Arrange every line of the material below as a numbered list, skipping any blank lines. Leave the pictures out of your answer.

DATA LISTING Start Marker

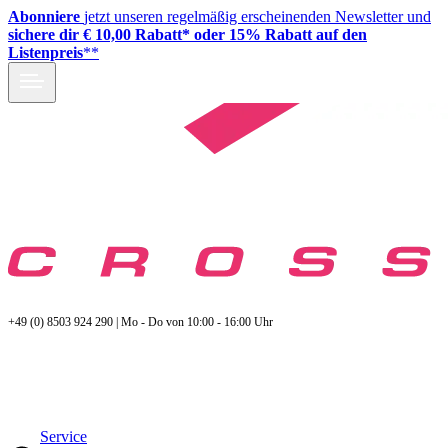
Abonniere
jetzt unseren regelmäßig erscheinenden Newsletter und
sichere dir € 10,00 Rabatt* oder 15% Rabatt auf den
Listenpreis
**
+49 (0) 8503 924 290 | Mo - Do von 10:00 - 16:00 Uhr
Service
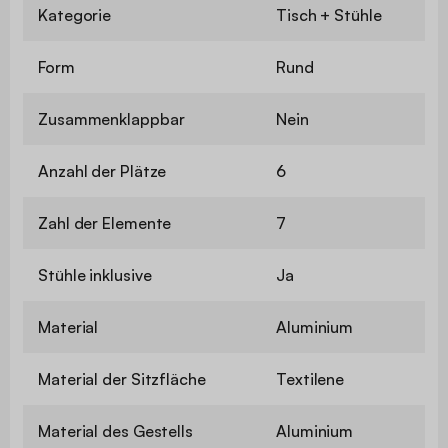
Kategorie
Tisch + Stühle
Form
Rund
Zusammenklappbar
Nein
Anzahl der Plätze
6
Zahl der Elemente
7
Stühle inklusive
Ja
Material
Aluminium
Material der Sitzfläche
Textilene
Material des Gestells
Aluminium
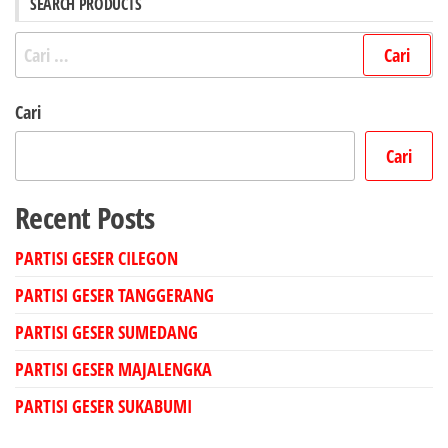
SEARCH PRODUCTS
Cari
untuk:
Cari
Cari
Recent Posts
PARTISI GESER CILEGON
PARTISI GESER TANGGERANG
PARTISI GESER SUMEDANG
PARTISI GESER MAJALENGKA
PARTISI GESER SUKABUMI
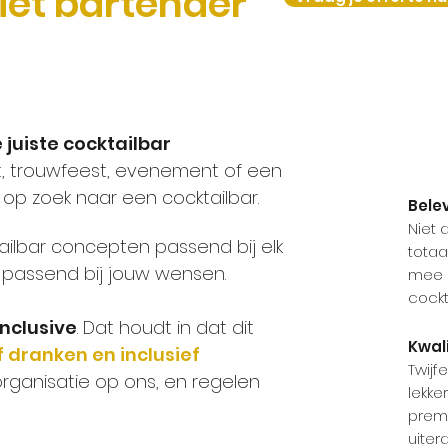
et bartender
 juiste cocktailbar
Coc
st, trouwfeest, evenement of een
op zoek naar een cocktailbar.
Bele
Niet 
ailbar concepten passend bij elk
totaa
passend bij jouw wensen.
mee 
cockta
inclusive
. Dat houdt in dat dit
Kwali
f dranken en inclusief
Twijf
organisatie op ons, en regelen
lekke
premi
uiter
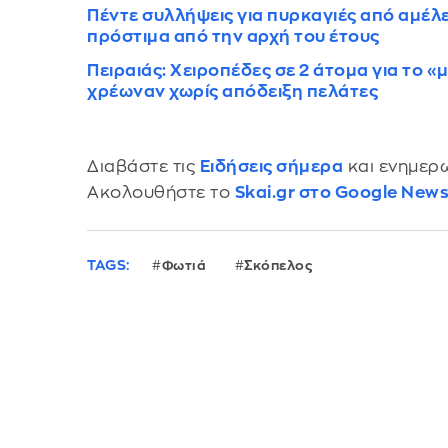
Πέντε συλλήψεις για πυρκαγιές από αμέλε
πρόστιμα από την αρχή του έτους
Πειραιάς: Χειροπέδες σε 2 άτομα για το 
χρέωναν χωρίς απόδειξη πελάτες
Διαβάστε τις
Ειδήσεις σήμερα
και ενημερω
Ακολουθήστε το
Skai.gr στο Google New
TAGS:
Φωτιά
Σκόπελος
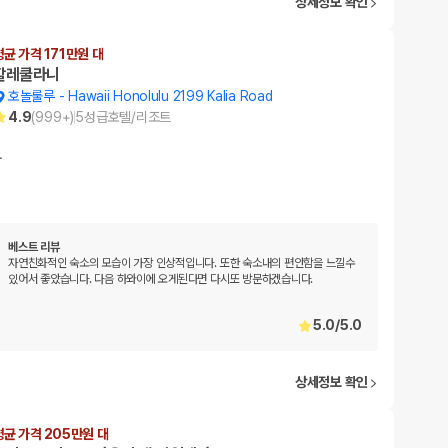
상세정보 확인
평균 가격 171만원 대
할레쿨라니
호놀룰루
-
Hawaii Honolulu 2199 Kalia Road
4.9
(
999+
)
5
성급
호텔/리조트
…
베스트 리뷰
자연친화적인 숙소의 모습이 가장 인상적입니다. 또한 숙소내의 편안함을 느낄수
있어서 좋았습니다. 다음 하와이에 오게된다면 다시또 방문하겠습니다.
5.0
/
5.0
상세정보 확인
평균 가격 205만원 대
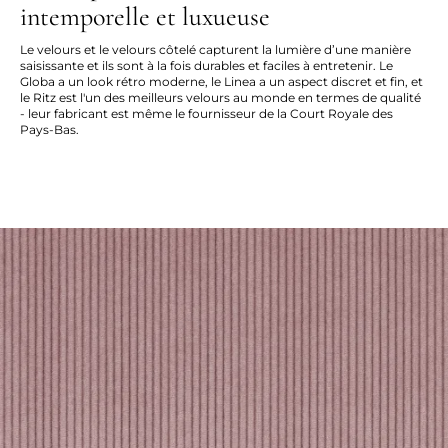
intemporelle et luxueuse
Le velours et le velours côtelé capturent la lumière d’une manière
saisissante et ils sont à la fois durables et faciles à entretenir. Le
Globa a un look rétro moderne, le Linea a un aspect discret et fin, et
le Ritz est l'un des meilleurs velours au monde en termes de qualité
- leur fabricant est même le fournisseur de la Court Royale des
Pays-Bas.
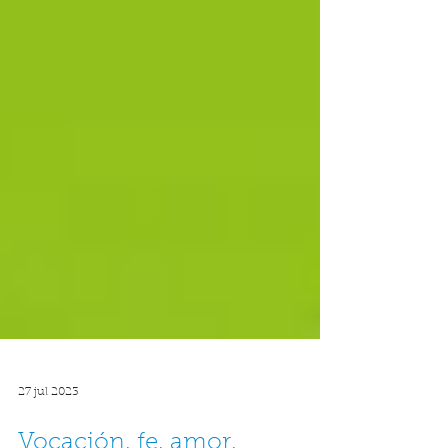
27 jul 2023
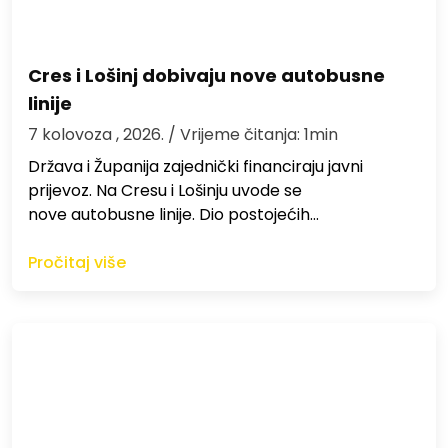
Cres i Lošinj dobivaju nove autobusne
linije
7 kolovoza , 2026.
/ Vrijeme čitanja: 1min
Država i Županija zajednički financiraju javni
prijevoz. Na Cresu i Lošinju uvode se
nove autobusne linije. Dio postojećih…
Pročitaj više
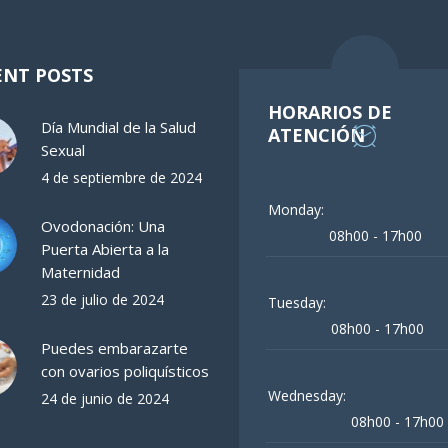
ENT POSTS
HORARIOS DE
Día Mundial de la Salud
ATENCIÓN
Sexual
4 de septiembre de 2024
Monday:
Ovodonación: Una
08h00 - 17h00
Puerta Abierta a la
Maternidad
23 de julio de 2024
Tuesday:
08h00 - 17h00
Puedes embarazarte
con ovarios poliquísticos
Wednesday:
24 de junio de 2024
08h00 - 17h00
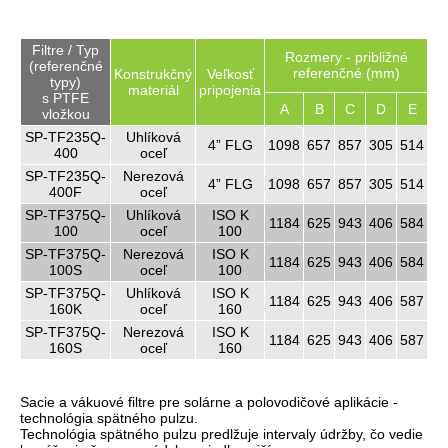
Filtre / Typ
Rozmery - približné
(referenčné
referenčné (mm)
Konstrukčný
Veľkosť
typy)
materiál
pripojenia
s PTFE
A
B
C
D
E
vložkou
SP-TF235Q-
Uhlíková
4” FLG
1098
657
857
305
514
400
oceľ
SP-TF235Q-
Nerezová
4” FLG
1098
657
857
305
514
400F
oceľ
SP-TF375Q-
Uhlíková
ISO K
1184
625
943
406
584
100
oceľ
100
SP-TF375Q-
Nerezová
ISO K
1184
625
943
406
584
100S
oceľ
100
SP-TF375Q-
Uhlíková
ISO K
1184
625
943
406
587
160K
oceľ
160
SP-TF375Q-
Nerezová
ISO K
1184
625
943
406
587
160S
oceľ
160
Sacie a vákuové filtre pre solárne a polovodičové aplikácie -
technológia spätného pulzu.
Technológia spätného pulzu predlžuje intervaly údržby, čo vedie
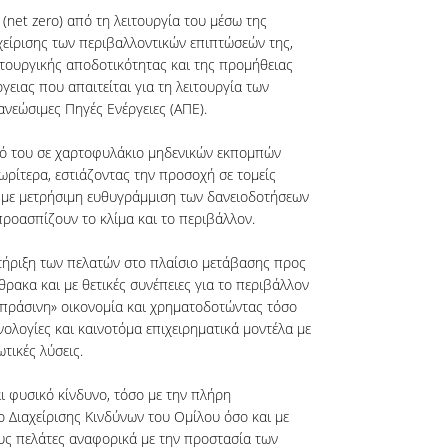
(net zero) από τη λειτουργία του μέσω της
είρισης των περιβαλλοντικών επιπτώσεών της,
ιτουργικής αποδοτικότητας και της προμήθειας
γειας που απαιτείται για τη λειτουργία των
ανεώσιμες Πηγές Ενέργειες (ΑΠΕ).
ό του σε χαρτοφυλάκιο μηδενικών εκπομπών
ωρίτερα, εστιάζοντας την προσοχή σε τομείς
 με μετρήσιμη ευθυγράμμιση των δανειοδοτήσεων
προασπίζουν το κλίμα και το περιβάλλον.
τήριξη των πελατών στο πλαίσιο μετάβασης προς
ρακα και με θετικές συνέπειες για το περιβάλλον
πράσινη» οικονομία και χρηματοδοτώντας τόσο
νολογίες και καινοτόμα επιχειρηματικά μοντέλα με
ικές λύσεις.
αι φυσικό κίνδυνο, τόσο με την πλήρη
 Διαχείρισης Κινδύνων του Ομίλου όσο και με
υς πελάτες αναφορικά με την προστασία των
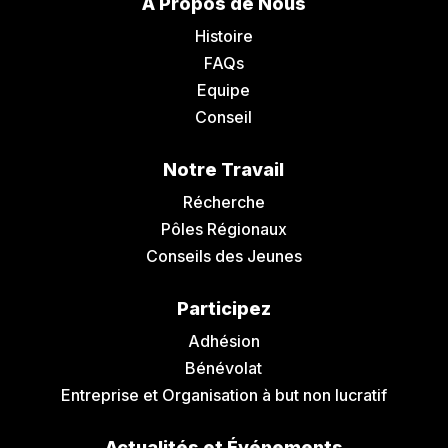
A Propos de Nous
Histoire
FAQs
Equipe
Conseil
Notre Travail
Récherche
Pôles Régionaux
Conseils des Jeunes
Participez
Adhésion
Bénévolat
Entreprise et Organisation à but non lucratif
Actualités et Événements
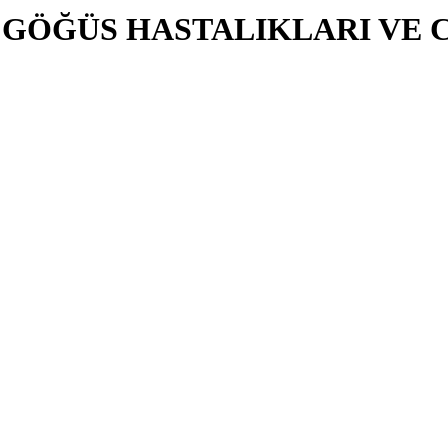
N GÖĞÜS HASTALIKLARI VE 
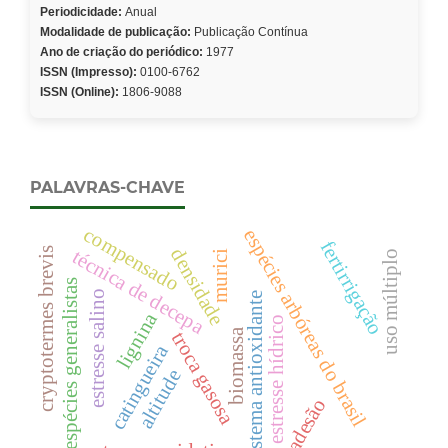
Periodicidade:
Anual
Modalidade de publicação:
Publicação Contínua
Ano de criação do periódico:
1977
ISSN (Impresso):
0100-6762
ISSN (Online):
1806-9088
PALAVRAS-CHAVE
compensado
espécies arbóreas do brasil
fertirrigação
densidade
cryptotermes brevis
técnica de decepa
uso múltiplo
murici
espécies generalistas
estresse salino
sistema antioxidante
lignina
estresse hídrico
biomassa
troca gasosa
catingueira
altitude
adesão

DATA LISTING End Marker

- _REPLY TO THE EXERCISE_:
1. Abonniere
2. jetzt unseren regelmäßig erscheinenden Newsletter und
3. sichere dir € 10,00 Rabatt* oder 15% Rabatt auf den
4. Listenpreis
5. **
6. +49 (0) 8503 924 290 | Mo - Do von 10:00 - 16:00 Uhr
7. Service
8. Kategorie
9. Tisch + Stühle
10. Form
11. Rund
12. Zusammenklappbar
13. Nein
14. Anzahl der Plätze
15. 6
16. Zahl der Elemente
17. 7
18. Stühle inklusive
19. Ja
20. Material
21. Aluminium
22. Material der Sitzfläche
23. Textilene
24. Material des Gestells
25. Aluminium
26. SEARCH PRODUCTS
27. Cari
28. untuk:
29. Cari
30. Cari
31. Recent Posts
32. PARTISI GESER CILEGON
33. PARTISI GESER TANGGERANG
34. PARTISI GESER SUMEDANG
35. PARTISI GESER MAJALENGKA
36. PARTISI GESER SUKABUMI
37. et bartender
38.  juiste cocktailbar
39. Coc
40. st, trouwfeest, evenement of een
41. op zoek naar een cocktailbar.
42. Bele
43. Niet 
44. ailbar concepten passend bij elk
45. totaa
46. passend bij jouw wensen.
47. mee 
48. cockta
49. inclusive
50. . Dat houdt in dat dit
51. Kwali
52. f dranken en inclusief
53. Twijf
54. organisatie op ons, en regelen
55. lekke
56. premi
57. uiter
58. Πέντε συλλήψεις για πυρκαγιές από αμέλε
59. πρόστιμα από την αρχή του έτους
60. Πειραιάς: Χειροπέδες σε 2 άτομα για το 
61. χρέωναν χωρίς απόδειξη πελάτες
62. Διαβάστε τις
63. Ειδήσεις σήμερα
64. και ενημερω
65. Ακολουθήστε το
66. Skai.gr στο Google New
67. TAGS:
68. Φωτιά
69. Σκόπελος
70. 상세정보 확인
71. 평균 가격 171만원 대
72. 할레쿨라니
73. 호놀룰루
74. -
75. Hawaii Honolulu 2199 Kalia Road
76. 4.9
77. (
78. 999+
79. )
80. 5
81. 성급
82. 호텔/리조트
83. …
84. 베스트 리뷰
85. 자연친화적인 숙소의 모습이 가장 인상적입니다. 또한 숙소내의 편안함을 느낄수
86. 있어서 좋았습니다. 다음 하와이에 오게된다면 다시또 방문하겠습니다.
87. 5.0
88. /
89. 5.0
90. 상세정보 확인
91. 평균 가격 205만원 대
92. intemporelle et luxueuse
93. Le velours et le velours côtelé capturent la lumière d’une manière
94. saisissante et ils sont à la fois durables et faciles à entretenir. Le
95. Globa a un look rétro moderne, le Linea a un aspect discret et fin, et
96. le Ritz est l'un des meilleurs velours au monde en termes de qualité
97. - leur fabricant est même le fournisseur de la Court Royale des
98. Pays-Bas.
99. 27 jul 2023
100. Cres i Lošinj dobivaju nove autobusne
101. linije
102. 7 kolovoza , 2026.
103. / Vrijeme čitanja: 1min
104. Država i Županija zajednički financiraju javni
105. prijevoz. Na Cresu i Lošinju uvode se
106. nove autobusne linije. Dio postojećih…
107. Pročitaj više
108. ENT POSTS
109. HORARIOS DE
110. Día Mundial de la Salud
111. ATENCIÓN
112. Sexual
113. 4 de septiembre de 2024
114. Monday:
115. Ovodonación: Una
116. 08h00 - 17h00
117. Puerta Abierta a la
118. Maternidad
119. 23 de julio de 2024
120. Tuesday:
121. 08h00 - 17h00
122. Puedes embarazarte
123. con ovarios poliquísticos
124. Wednesday:
125. 24 de junio de 2024
126. 08h00 - 17h00
127. Filtre / Typ
128. Rozmery - približné
129. (referenčné
130. referenčné (mm)
131. Konstrukčný
132. Veľkosť
133. typy)
134. materiál
135. pripojenia
136. s PTFE
137. A
138. B
139. C
140. D
141. E
142. vložkou
143. SP-TF235Q-
144. Uhlíková
145. 4” FLG
146. 1098
147. 657
148. 857
149. 305
150. 514
151. 400
152. oceľ
153. SP-TF235Q-
154. Nerezová
155. 4” FLG
156. 1098
157. 657
158. 857
159. 305
160. 514
161. 400F
162. oceľ
163. SP-TF375Q-
164. Uhlíková
165. ISO K
166. 1184
167. 625
168. 943
169. 406
170. 584
171. 100
172. oceľ
173. 100
174. SP-TF375Q-
175. Nerezová
176. ISO K
177. 1184
178. 625
179. 943
180. 406
181. 584
182. 100S
183. oceľ
184. 100
185. SP-TF375Q-
186. Uhlíková
187. ISO K
188. 1184
189. 625
190. 943
191. 406
192. 587
193. 160K
194. oceľ
195. 160
196. SP-TF375Q-
197. Nerezová
198. ISO K
199. 1184
200. 625
201. 943
202. 406
203. 587
204. 160S
205. oceľ
206. 160
207. Sacie a vákuové filtre pre solárne a polovodičové aplikácie -
208. technológia spätného pulzu.
209. Technológia spätného pulzu predlžuje intervaly údržby, čo vedie
210. (net zero) από τη λειτουργία του μέσω της
211. είρισης των περιβαλλοντικών επιπτώσεών της,
212. ιτουργικής αποδοτικότητας και της προμήθειας
213. γειας που απαιτείται για τη λειτουργία των
214. ανεώσιμες Πηγές Ενέργειες (ΑΠΕ).
215. ό του σε χαρτοφυλάκιο μηδενικών εκπομπών
216. ωρίτερα, εστιάζοντας την προσοχή σε τομείς
217.  με μετρήσιμη ευθυγράμμιση των δανειοδοτήσεων
218. προασπίζουν το κλίμα και το περιβάλλον.
219. τήριξη των πελατών στο πλαίσιο μετάβασης προς
220. ρακα και με θετικές συνέπειες για το περιβάλλον
221. πράσινη» οικονομία και χρηματοδοτώντας τόσο
222. νολογίες και καινοτόμα επιχειρηματικά μοντέλα με
223. ικές λύσεις.
224. αι φυσικό κίνδυνο, τόσο με την πλήρη
225.  Διαχείρισης Κινδύνων του Ομίλου όσο και με
226. υς πελάτες αναφορικά με την προστασία των
227. A Propos de Nous
228. Histoire
229. FAQs
230. Equipe
231. Conseil
232. Notre Travail
233. Récherche
234. Pôles Régionaux
235. Conseils des Jeunes
236. Participez
237. Adhésion
238. Bénévolat
239. Entreprise et Organisation à but non lucratif
240. Actualités et Événements
241. N GÖĞÜS HASTALIKLARI VE 
242. Periodicidade:
243. Anual
244. Modalidade de publicação:
245. Publicação Contínua
246. Ano de criação do periódico:
247. 1977
248. ISSN (Impresso):
249. 0100-6762
250. ISSN (Online):
251. 1806-9088
252. PALAVRAS-CHAVE
253. compensado
254. espécies arbóreas do brasil
255. fertirrigação
256. densidade
257. cryptotermes brevis
258. técnica de decepa
259. uso múltiplo
260. murici
261. espécies generalistas
262. estresse salino
263. sistema antioxidante
264. lignina
265. estresse hídrico
266. biomassa
267. troca gasosa
268. catingueira
269. altitude
270. adesão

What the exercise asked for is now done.